TASK GOAL -
Pictures stay out. Everything else in the entries is copied exactly.

DATA TO USE -
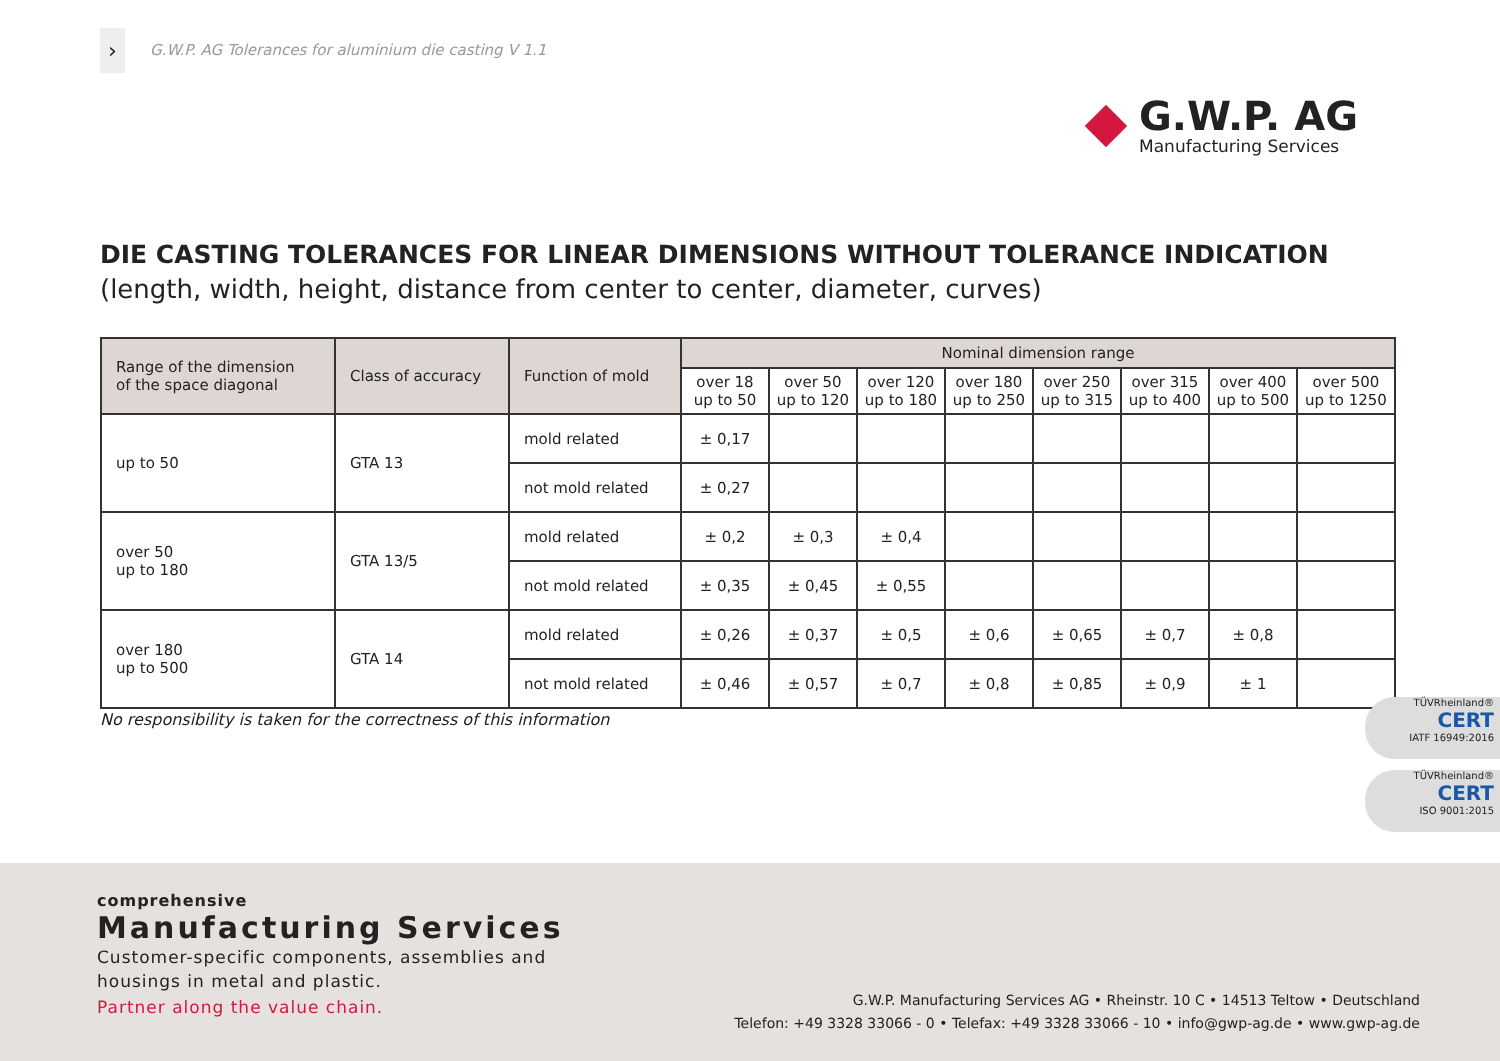›
G.W.P. AG Tolerances for aluminium die casting V 1.1
G.W.P. AG
Manufacturing Services
DIE CASTING TOLERANCES FOR LINEAR DIMENSIONS WITHOUT TOLERANCE INDICATION
(length, width, height, distance from center to center, diameter, curves)
| Range of the dimension of the space diagonal | Class of accuracy | Function of mold | Nominal dimension range | | | | | | | |
| --- | --- | --- | --- | --- | --- | --- | --- | --- | --- | --- |
| | | | over 18 up to 50 | over 50 up to 120 | over 120 up to 180 | over 180 up to 250 | over 250 up to 315 | over 315 up to 400 | over 400 up to 500 | over 500 up to 1250 |
| up to 50 | GTA 13 | mold related | ± 0,17 | | | | | | | |
| | | not mold related | ± 0,27 | | | | | | | |
| over 50 up to 180 | GTA 13/5 | mold related | ± 0,2 | ± 0,3 | ± 0,4 | | | | | |
| | | not mold related | ± 0,35 | ± 0,45 | ± 0,55 | | | | | |
| over 180 up to 500 | GTA 14 | mold related | ± 0,26 | ± 0,37 | ± 0,5 | ± 0,6 | ± 0,65 | ± 0,7 | ± 0,8 | |
| | | not mold related | ± 0,46 | ± 0,57 | ± 0,7 | ± 0,8 | ± 0,85 | ± 0,9 | ± 1 | |
No responsibility is taken for the correctness of this information
TÜVRheinland®
CERT
IATF 16949:2016
TÜVRheinland®
CERT
ISO 9001:2015
comprehensive
Manufacturing Services
Customer-specific components, assemblies and
housings in metal and plastic.
Partner along the value chain.
G.W.P. Manufacturing Services AG • Rheinstr. 10 C • 14513 Teltow • Deutschland
Telefon: +49 3328 33066 - 0 • Telefax: +49 3328 33066 - 10 • info@gwp-ag.de • www.gwp-ag.de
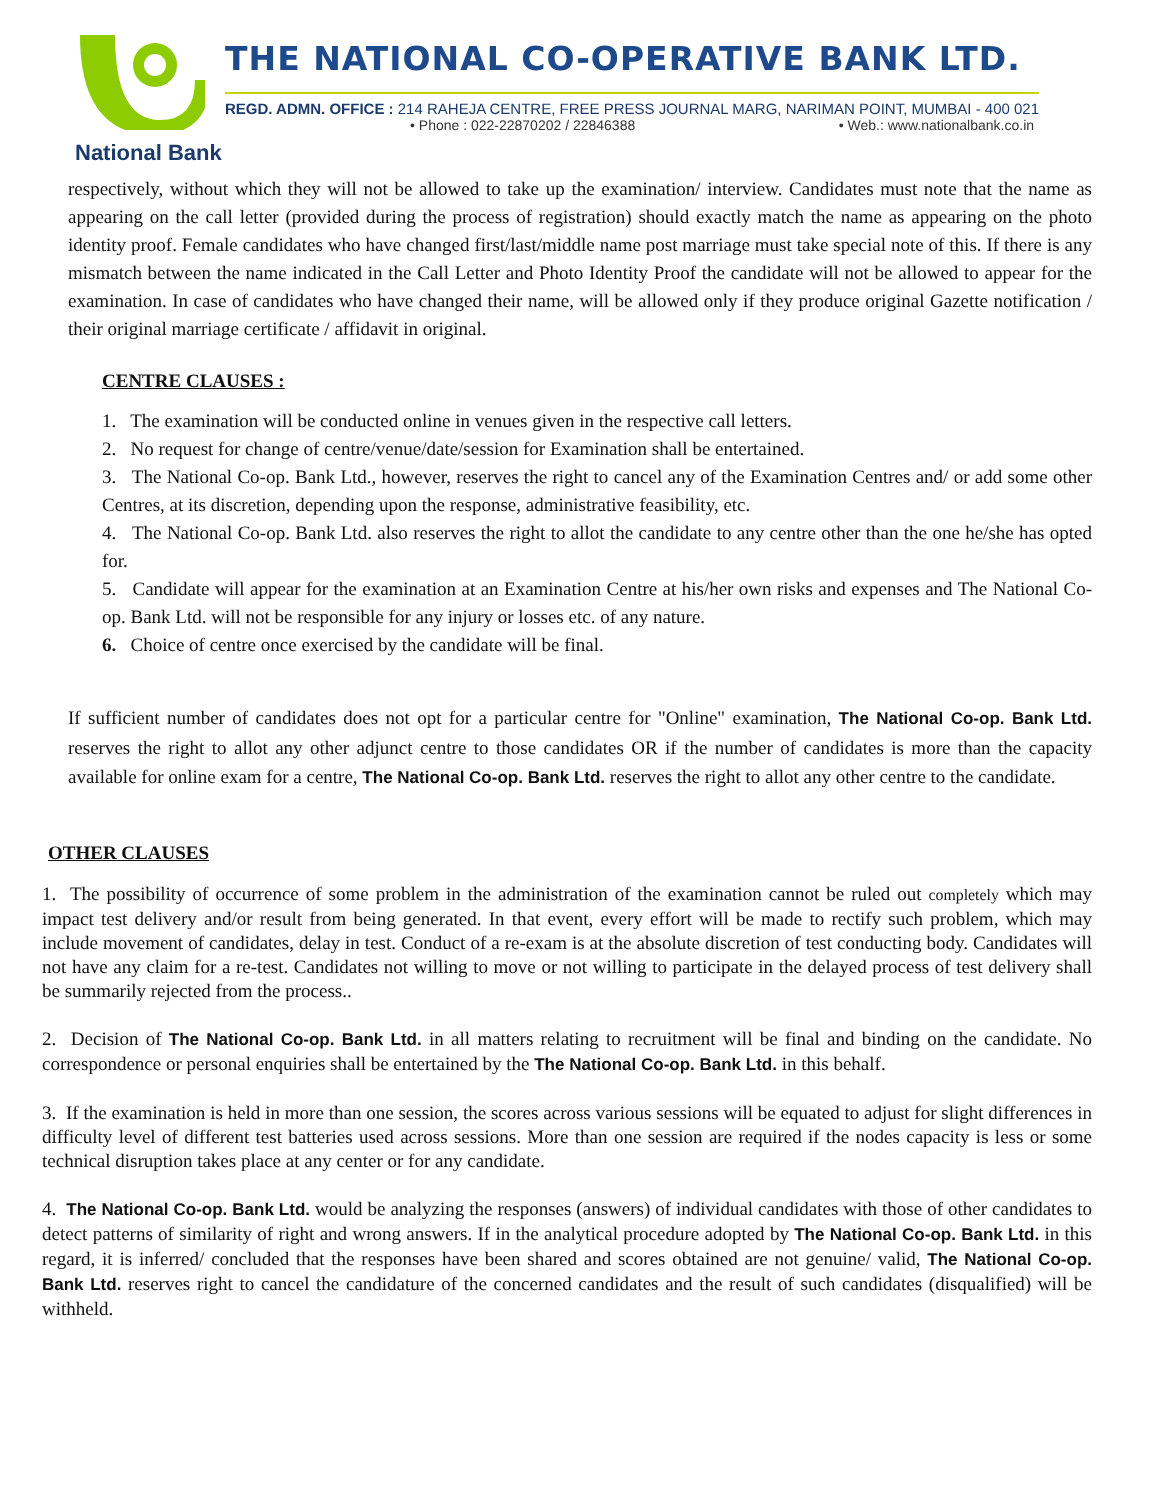National Bank
THE NATIONAL CO-OPERATIVE BANK LTD.
REGD. ADMN. OFFICE : 214 RAHEJA CENTRE, FREE PRESS JOURNAL MARG, NARIMAN POINT, MUMBAI - 400 021
• Phone : 022-22870202 / 22846388 • Web.: www.nationalbank.co.in
respectively, without which they will not be allowed to take up the examination/ interview. Candidates must note that the name as appearing on the call letter (provided during the process of registration) should exactly match the name as appearing on the photo identity proof. Female candidates who have changed first/last/middle name post marriage must take special note of this. If there is any mismatch between the name indicated in the Call Letter and Photo Identity Proof the candidate will not be allowed to appear for the examination. In case of candidates who have changed their name, will be allowed only if they produce original Gazette notification / their original marriage certificate / affidavit in original.
CENTRE CLAUSES :
1. The examination will be conducted online in venues given in the respective call letters.
2. No request for change of centre/venue/date/session for Examination shall be entertained.
3. The National Co-op. Bank Ltd., however, reserves the right to cancel any of the Examination Centres and/ or add some other Centres, at its discretion, depending upon the response, administrative feasibility, etc.
4. The National Co-op. Bank Ltd. also reserves the right to allot the candidate to any centre other than the one he/she has opted for.
5. Candidate will appear for the examination at an Examination Centre at his/her own risks and expenses and The National Co-op. Bank Ltd. will not be responsible for any injury or losses etc. of any nature.
6. Choice of centre once exercised by the candidate will be final.
If sufficient number of candidates does not opt for a particular centre for "Online" examination, The National Co-op. Bank Ltd. reserves the right to allot any other adjunct centre to those candidates OR if the number of candidates is more than the capacity available for online exam for a centre, The National Co-op. Bank Ltd. reserves the right to allot any other centre to the candidate.
OTHER CLAUSES
1. The possibility of occurrence of some problem in the administration of the examination cannot be ruled out completely which may impact test delivery and/or result from being generated. In that event, every effort will be made to rectify such problem, which may include movement of candidates, delay in test. Conduct of a re-exam is at the absolute discretion of test conducting body. Candidates will not have any claim for a re-test. Candidates not willing to move or not willing to participate in the delayed process of test delivery shall be summarily rejected from the process..
2. Decision of The National Co-op. Bank Ltd. in all matters relating to recruitment will be final and binding on the candidate. No correspondence or personal enquiries shall be entertained by the The National Co-op. Bank Ltd. in this behalf.
3. If the examination is held in more than one session, the scores across various sessions will be equated to adjust for slight differences in difficulty level of different test batteries used across sessions. More than one session are required if the nodes capacity is less or some technical disruption takes place at any center or for any candidate.
4. The National Co-op. Bank Ltd. would be analyzing the responses (answers) of individual candidates with those of other candidates to detect patterns of similarity of right and wrong answers. If in the analytical procedure adopted by The National Co-op. Bank Ltd. in this regard, it is inferred/ concluded that the responses have been shared and scores obtained are not genuine/ valid, The National Co-op. Bank Ltd. reserves right to cancel the candidature of the concerned candidates and the result of such candidates (disqualified) will be withheld.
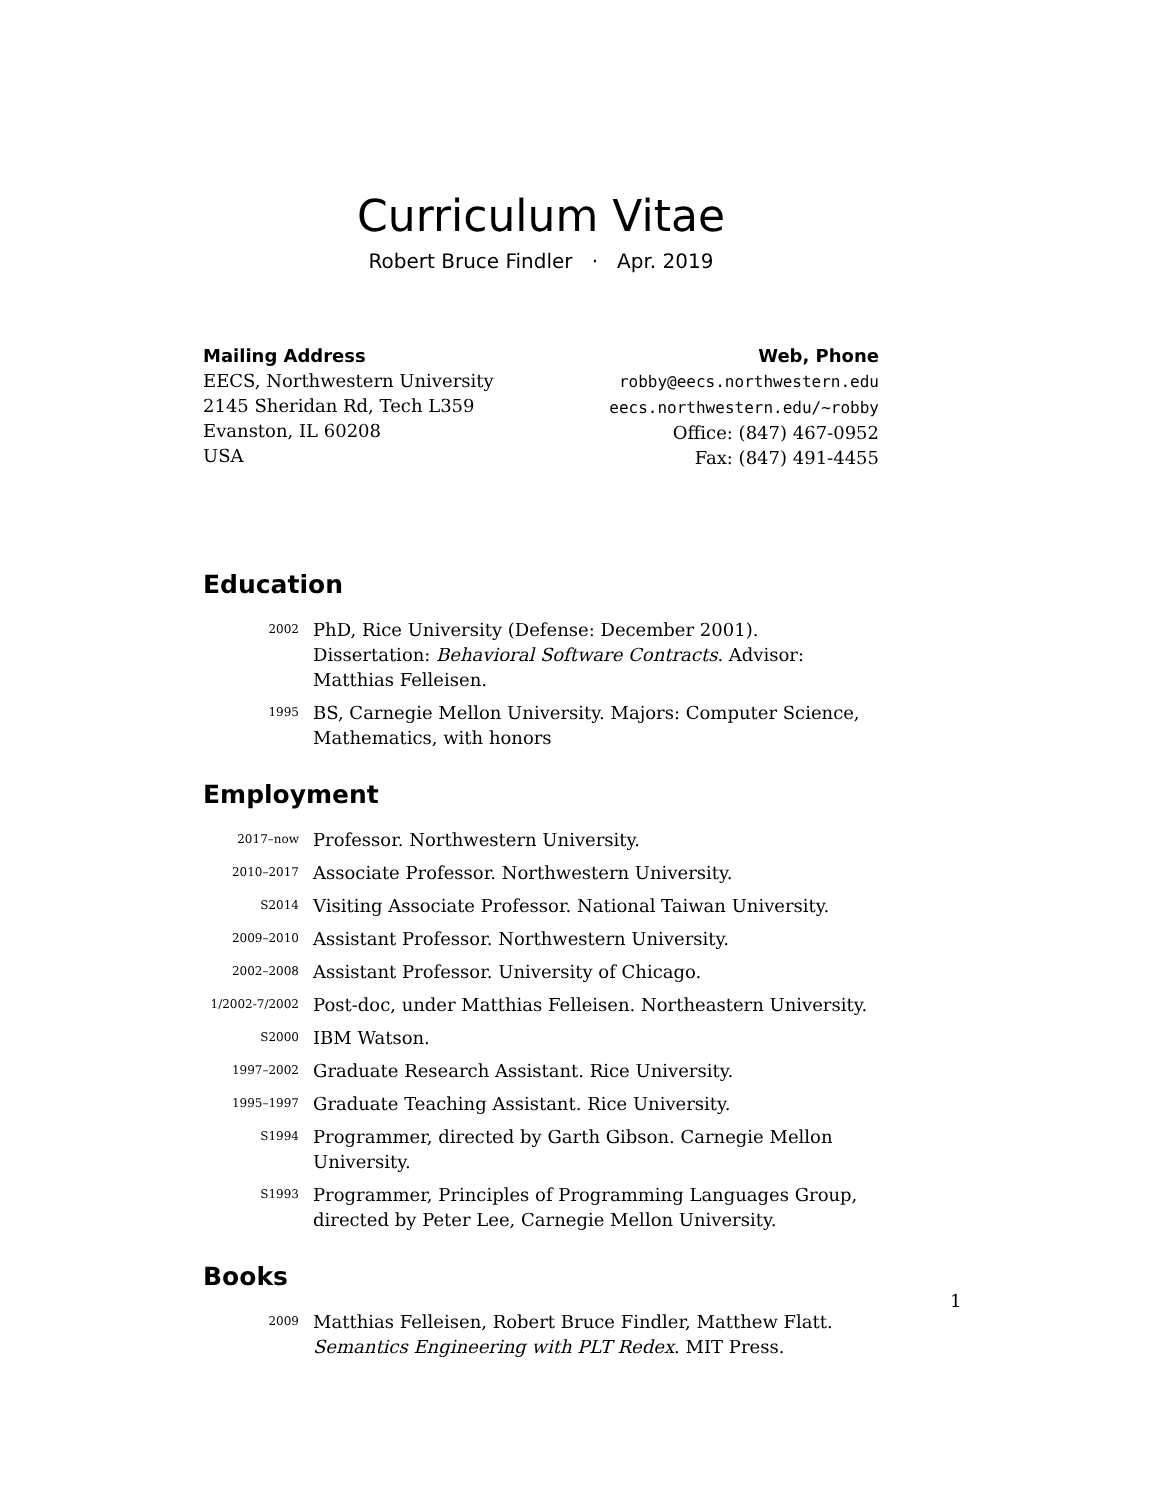Curriculum Vitae
Robert Bruce Findler · Apr. 2019
Mailing Address
EECS, Northwestern University
2145 Sheridan Rd, Tech L359
Evanston, IL 60208
USA
Web, Phone
robby@eecs.northwestern.edu
eecs.northwestern.edu/~robby
Office: (847) 467-0952
Fax: (847) 491-4455
Education
2002
PhD, Rice University (Defense: December 2001). Dissertation: Behavioral Software Contracts. Advisor: Matthias Felleisen.
1995
BS, Carnegie Mellon University. Majors: Computer Science, Mathematics, with honors
Employment
2017–now
Professor. Northwestern University.
2010–2017
Associate Professor. Northwestern University.
S2014
Visiting Associate Professor. National Taiwan University.
2009–2010
Assistant Professor. Northwestern University.
2002–2008
Assistant Professor. University of Chicago.
1/2002-7/2002
Post-doc, under Matthias Felleisen. Northeastern University.
S2000
IBM Watson.
1997–2002
Graduate Research Assistant. Rice University.
1995–1997
Graduate Teaching Assistant. Rice University.
S1994
Programmer, directed by Garth Gibson. Carnegie Mellon University.
S1993
Programmer, Principles of Programming Languages Group, directed by Peter Lee, Carnegie Mellon University.
Books
2009
Matthias Felleisen, Robert Bruce Findler, Matthew Flatt. Semantics Engineering with PLT Redex. MIT Press.
1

EXPECTED ANSWER -
›
G.W.P. AG Tolerances for aluminium die casting V 1.1
G.W.P. AG
Manufacturing Services
DIE CASTING TOLERANCES FOR LINEAR DIMENSIONS WITHOUT TOLERANCE INDICATION
(length, width, height, distance from center to center, diameter, curves)
| Range of the dimension of the space diagonal | Class of accuracy | Function of mold | Nominal dimension range | | | | | | | |
| --- | --- | --- | --- | --- | --- | --- | --- | --- | --- | --- |
| | | | over 18 up to 50 | over 50 up to 120 | over 120 up to 180 | over 180 up to 250 | over 250 up to 315 | over 315 up to 400 | over 400 up to 500 | over 500 up to 1250 |
| up to 50 | GTA 13 | mold related | ± 0,17 | | | | | | | |
| | | not mold related | ± 0,27 | | | | | | | |
| over 50 up to 180 | GTA 13/5 | mold related | ± 0,2 | ± 0,3 | ± 0,4 | | | | | |
| | | not mold related | ± 0,35 | ± 0,45 | ± 0,55 | | | | | |
| over 180 up to 500 | GTA 14 | mold related | ± 0,26 | ± 0,37 | ± 0,5 | ± 0,6 | ± 0,65 | ± 0,7 | ± 0,8 | |
| | | not mold related | ± 0,46 | ± 0,57 | ± 0,7 | ± 0,8 | ± 0,85 | ± 0,9 | ± 1 | |
No responsibility is taken for the correctness of this information
TÜVRheinland®
CERT
IATF 16949:2016
TÜVRheinland®
CERT
ISO 9001:2015
comprehensive
Manufacturing Services
Customer-specific components, assemblies and
housings in metal and plastic.
Partner along the value chain.
G.W.P. Manufacturing Services AG • Rheinstr. 10 C • 14513 Teltow • Deutschland
Telefon: +49 3328 33066 - 0 • Telefax: +49 3328 33066 - 10 • info@gwp-ag.de • www.gwp-ag.de
National Bank
THE NATIONAL CO-OPERATIVE BANK LTD.
REGD. ADMN. OFFICE : 214 RAHEJA CENTRE, FREE PRESS JOURNAL MARG, NARIMAN POINT, MUMBAI - 400 021
• Phone : 022-22870202 / 22846388 • Web.: www.nationalbank.co.in
respectively, without which they will not be allowed to take up the examination/ interview. Candidates must note that the name as appearing on the call letter (provided during the process of registration) should exactly match the name as appearing on the photo identity proof. Female candidates who have changed first/last/middle name post marriage must take special note of this. If there is any mismatch between the name indicated in the Call Letter and Photo Identity Proof the candidate will not be allowed to appear for the examination. In case of candidates who have changed their name, will be allowed only if they produce original Gazette notification / their original marriage certificate / affidavit in original.
CENTRE CLAUSES :
1. The examination will be conducted online in venues given in the respective call letters.
2. No request for change of centre/venue/date/session for Examination shall be entertained.
3. The National Co-op. Bank Ltd., however, reserves the right to cancel any of the Examination Centres and/ or add some other Centres, at its discretion, depending upon the response, administrative feasibility, etc.
4. The National Co-op. Bank Ltd. also reserves the right to allot the candidate to any centre other than the one he/she has opted for.
5. Candidate will appear for the examination at an Examination Centre at his/her own risks and expenses and The National Co-op. Bank Ltd. will not be responsible for any injury or losses etc. of any nature.
6. Choice of centre once exercised by the candidate will be final.
If sufficient number of candidates does not opt for a particular centre for "Online" examination, The National Co-op. Bank Ltd. reserves the right to allot any other adjunct centre to those candidates OR if the number of candidates is more than the capacity available for online exam for a centre, The National Co-op. Bank Ltd. reserves the right to allot any other centre to the candidate.
OTHER CLAUSES
1. The possibility of occurrence of some problem in the administration of the examination cannot be ruled out completely which may impact test delivery and/or result from being generated. In that event, every effort will be made to rectify such problem, which may include movement of candidates, delay in test. Conduct of a re-exam is at the absolute discretion of test conducting body. Candidates will not have any claim for a re-test. Candidates not willing to move or not willing to participate in the delayed process of test delivery shall be summarily rejected from the process..
2. Decision of The National Co-op. Bank Ltd. in all matters relating to recruitment will be final and binding on the candidate. No correspondence or personal enquiries shall be entertained by the The National Co-op. Bank Ltd. in this behalf.
3. If the examination is held in more than one session, the scores across various sessions will be equated to adjust for slight differences in difficulty level of different test batteries used across sessions. More than one session are required if the nodes capacity is less or some technical disruption takes place at any center or for any candidate.
4. The National Co-op. Bank Ltd. would be analyzing the responses (answers) of individual candidates with those of other candidates to detect patterns of similarity of right and wrong answers. If in the analytical procedure adopted by The National Co-op. Bank Ltd. in this regard, it is inferred/ concluded that the responses have been shared and scores obtained are not genuine/ valid, The National Co-op. Bank Ltd. reserves right to cancel the candidature of the concerned candidates and the result of such candidates (disqualified) will be withheld.
Curriculum Vitae
Robert Bruce Findler · Apr. 2019
Mailing Address
EECS, Northwestern University
2145 Sheridan Rd, Tech L359
Evanston, IL 60208
USA
Web, Phone
robby@eecs.northwestern.edu
eecs.northwestern.edu/~robby
Office: (847) 467-0952
Fax: (847) 491-4455
Education
2002
PhD, Rice University (Defense: December 2001). Dissertation: Behavioral Software Contracts. Advisor: Matthias Felleisen.
1995
BS, Carnegie Mellon University. Majors: Computer Science, Mathematics, with honors
Employment
2017–now
Professor. Northwestern University.
2010–2017
Associate Professor. Northwestern University.
S2014
Visiting Associate Professor. National Taiwan University.
2009–2010
Assistant Professor. Northwestern University.
2002–2008
Assistant Professor. University of Chicago.
1/2002-7/2002
Post-doc, under Matthias Felleisen. Northeastern University.
S2000
IBM Watson.
1997–2002
Graduate Research Assistant. Rice University.
1995–1997
Graduate Teaching Assistant. Rice University.
S1994
Programmer, directed by Garth Gibson. Carnegie Mellon University.
S1993
Programmer, Principles of Programming Languages Group, directed by Peter Lee, Carnegie Mellon University.
Books
2009
Matthias Felleisen, Robert Bruce Findler, Matthew Flatt. Semantics Engineering with PLT Redex. MIT Press.
1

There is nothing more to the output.